Bruce, from The Naked Drag Queen
I am a Cancerian gay man with a very strong propensity for nostalgia. I am like a walking and talking sepia photo album with a memory like an elephant (somewhat romantically inclined). Sometimes I walk into furniture and lampposts because I’m so engrossed in reliving one of my favourite memories.
My first snog, the dressing rooms at the swimming pool back in boarding school, “Sigh!” My home is a shrine to keepsakes and memorabilia and it is difficult, at times, to be in the present when there are so many wonderful things from the past to lose myself in. But let’s face it. It’s not very practical and eventually I start sounding like Sophia from the classic TV series The Golden Girls, “Picture it! Sicily, 1963…” No one seems to compare to my first true Love and often in my life things don’t feel half as good as they did the first time I did them. (Except for sex of course, that just improves with age like a merlot or certain types of cheese.)
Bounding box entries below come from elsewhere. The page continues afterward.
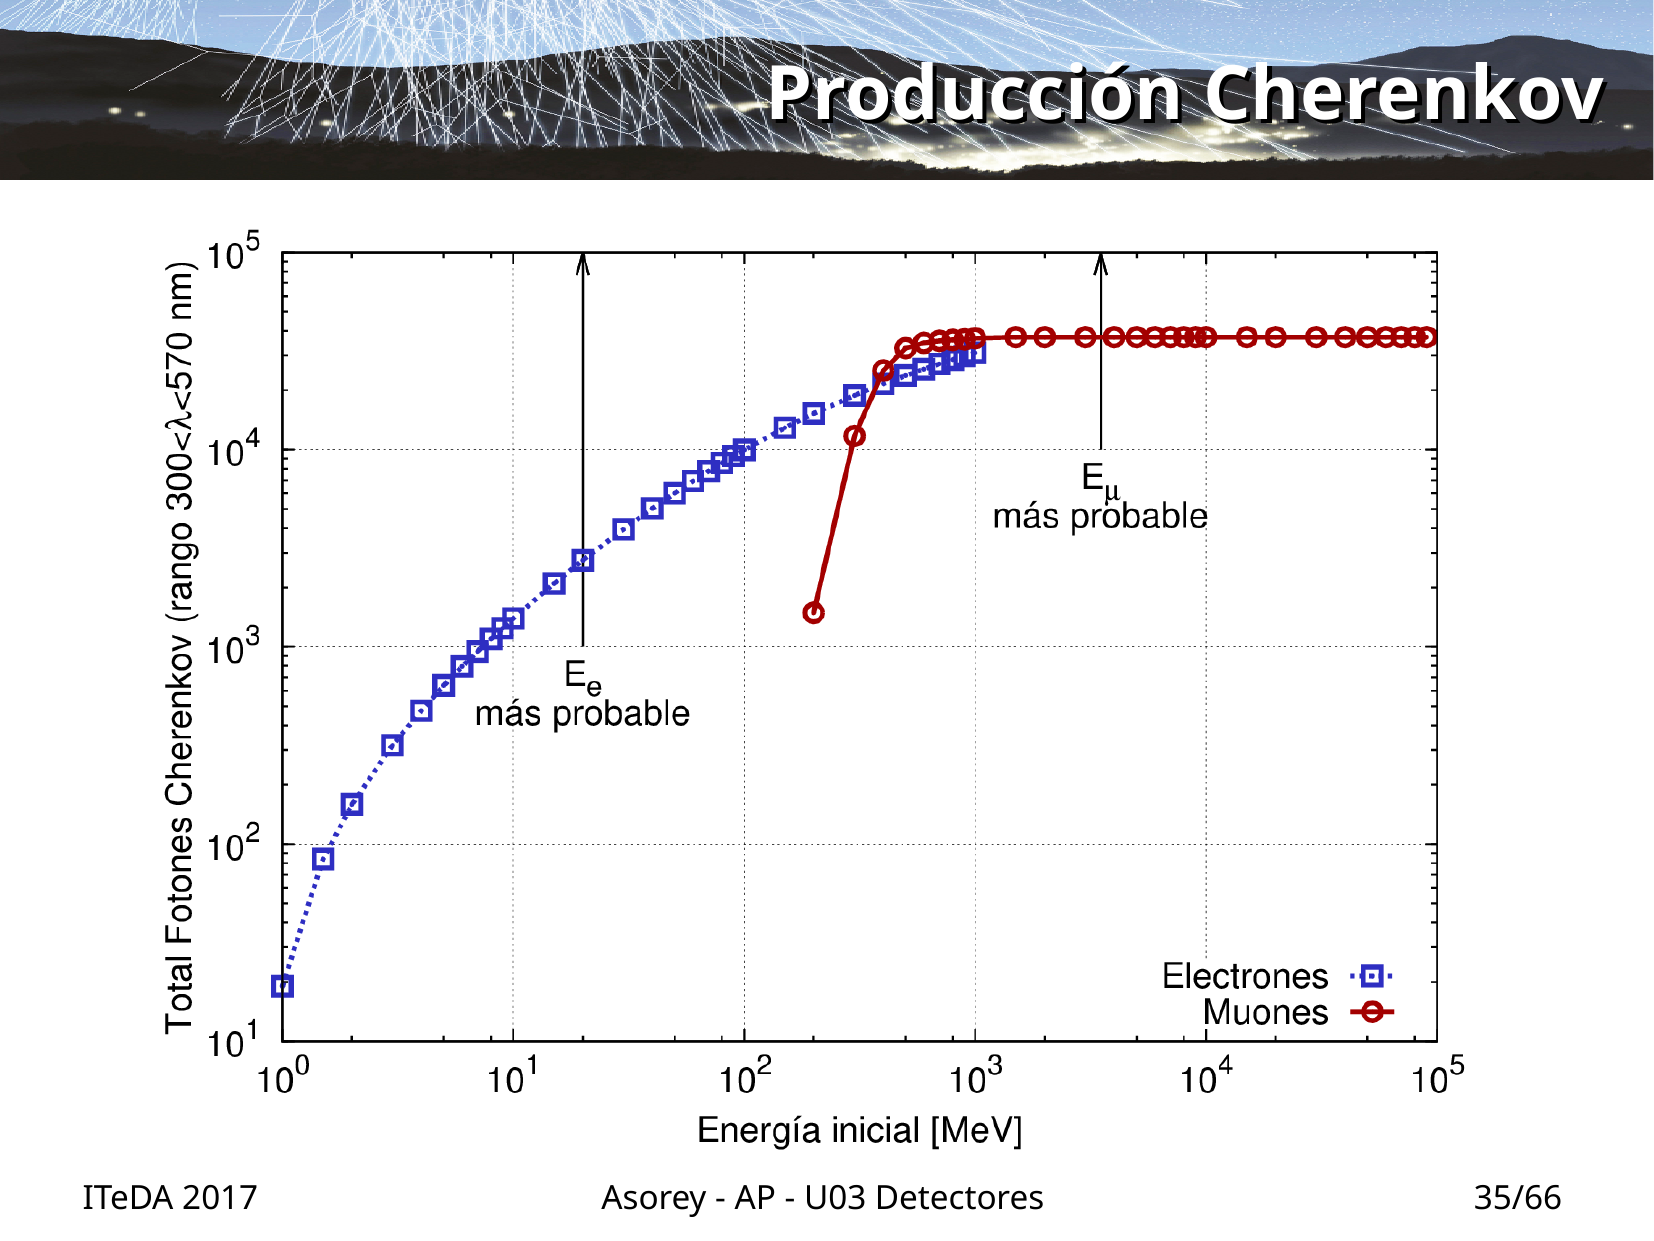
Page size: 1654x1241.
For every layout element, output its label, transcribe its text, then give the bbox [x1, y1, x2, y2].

picture [150, 209, 1501, 1156]
picture [0, 0, 1654, 180]
title Producción Cherenkov [45, 15, 1606, 166]
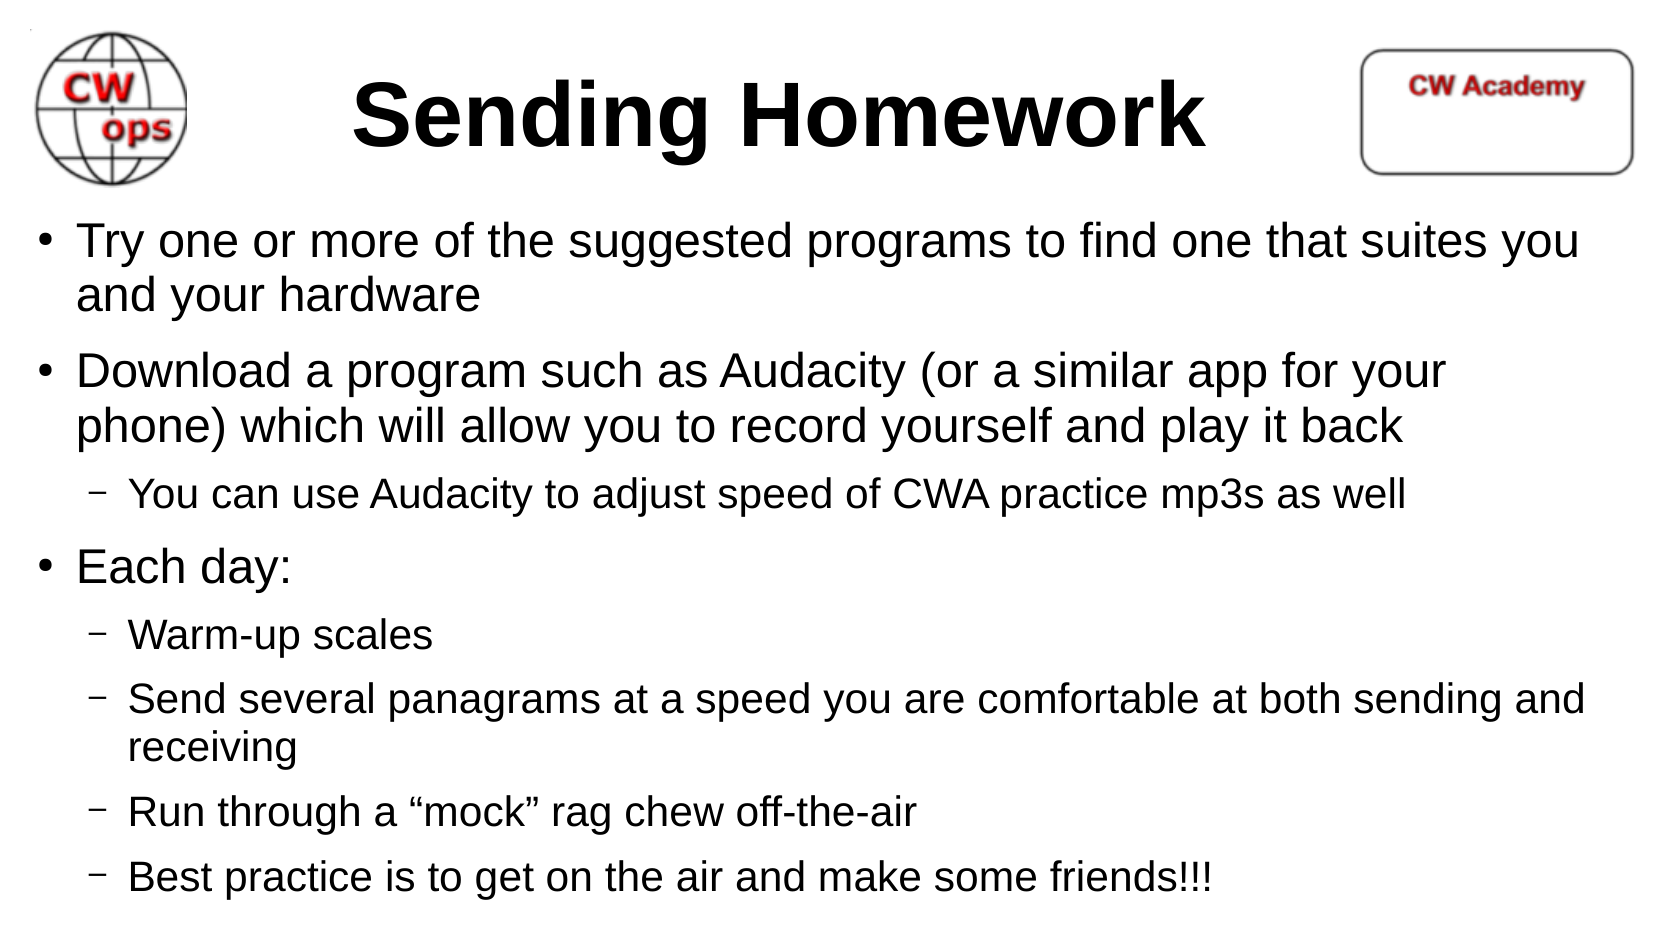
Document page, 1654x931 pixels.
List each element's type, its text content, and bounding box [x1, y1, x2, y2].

title Sending Homework [35, 37, 1524, 193]
picture [1524, 37, 1640, 186]
list Try one or more of the suggested programs to find one that suites you and your hardware Download a program such as Audacity (or a similar app for your phone) which will allow you to record yourself and play it back You can use Audacity to adjust speed of CWA practice mp3s as well Each day: Warm-up scales Send several panagrams at a speed you are comfortable at both sending and receiving Run through a “mock” rag chew off-the-air Best practice is to get on the air and make some friends!!! [24, 213, 1606, 901]
picture [30, 29, 187, 180]
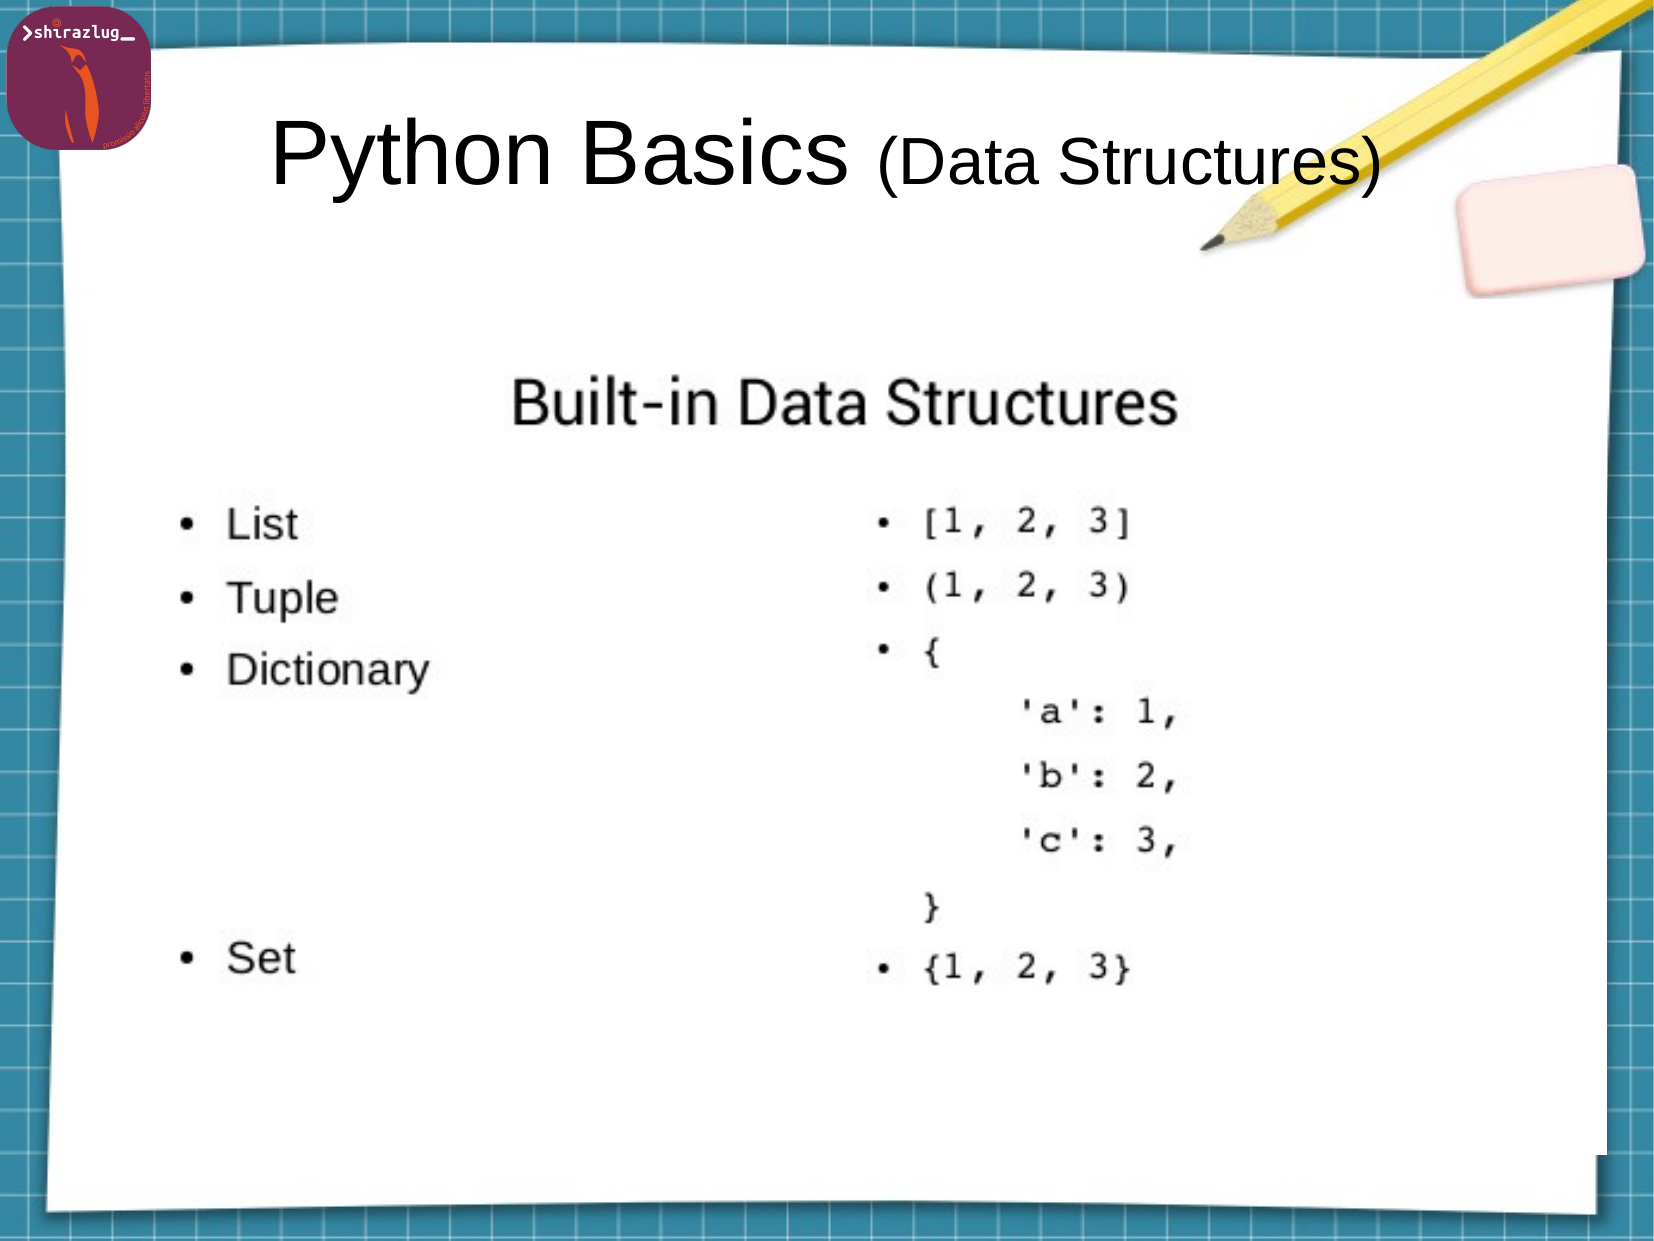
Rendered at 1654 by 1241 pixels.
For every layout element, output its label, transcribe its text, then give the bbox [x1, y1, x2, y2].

I’m a freelance actor in South Africa who has scraped by on the odd international commercial for antacids and by directing children’s puppet shows on stranger danger, so I think I qualify as someone who is allowed the occasional flight of fancy and escape from reality. But, I have been introduced to a new philosophy of living in the present and finding the value in it, which I wish to try.
I can understand the value of this as I don’t really want to look back on my life as a series of reruns. So, now as I stand in a longish queue in a shopping centre to buy my deodorant I resist the desire to dwell in the past and revisit my speedo laden youth and instead, I focus on the interesting dye job on the head of the woman in the line in front of me. I can see that she probably did it herself and that parts of her neck and ears are still stained red.
I congratulate myself on noticing her and these aspects of her hair because I’ve been told that God is in the details.
I can be present in the moment and suddenly the world opens up and I am flooded by a torrent of interesting information as it is happening. The couple in the queue next to me are arguing under their breath about who is going to pay as one has cash and the other only credit. The cashier has a diamond in her tooth and one of the roaming managers seems to have a slight facial twitch that occurs every few minutes. This is fun!
I notice that the tiled floors are sticky and grey from what I’m guessing was a burst can of cola and that someone didn’t want their frozen chicken wings and has just abandoned them amongst the Snickers bars at the checkout. I pay for my deodorant and the man behind me is humming Nina Simone and as I put the deodorant into my bag the sticky tiles pull at the soles of my shoes. Someone named Joshua is requested to report to the manager’s office over the system and a toddler in a trolley tries to stick a Fizzer up his nose. I feel like I’m watching Discovery channel!
All the way through the mall and into the parking lot my adventure continues: An elderly couple sharing a joke, a man with red hair and piercings blowing his coffee after burning his tongue and a woman holding a large handbag fishing for her keys. Where have I been? It’s such a relief to not have to think about myself for a while. Wondering where my next gig is coming from and whether or not the guy with the “pecs” is going to accept my friend request on Facebook. There is nothing I can do to change or bring back the past and there is so much cool stuff happening right now I am tempted to text everyone I know and tell them to try living in the moment for sheer entertainment value.
Then there’s living in the future. Will I be famous? Will I be rich? Will I become engaged to Patrick Dempsey? That is also something I can only try to plan for, but if my ultimate goal is to be happy then it doesn’t get much better than enjoying the moment. I might not yet be on the cover of a magazine or interviewed by Oprah but witnessing a woman close half her skirt outside the door of her car and relish the way it ripples in the wind as she obliviously drives away is nothing short of sheer bliss.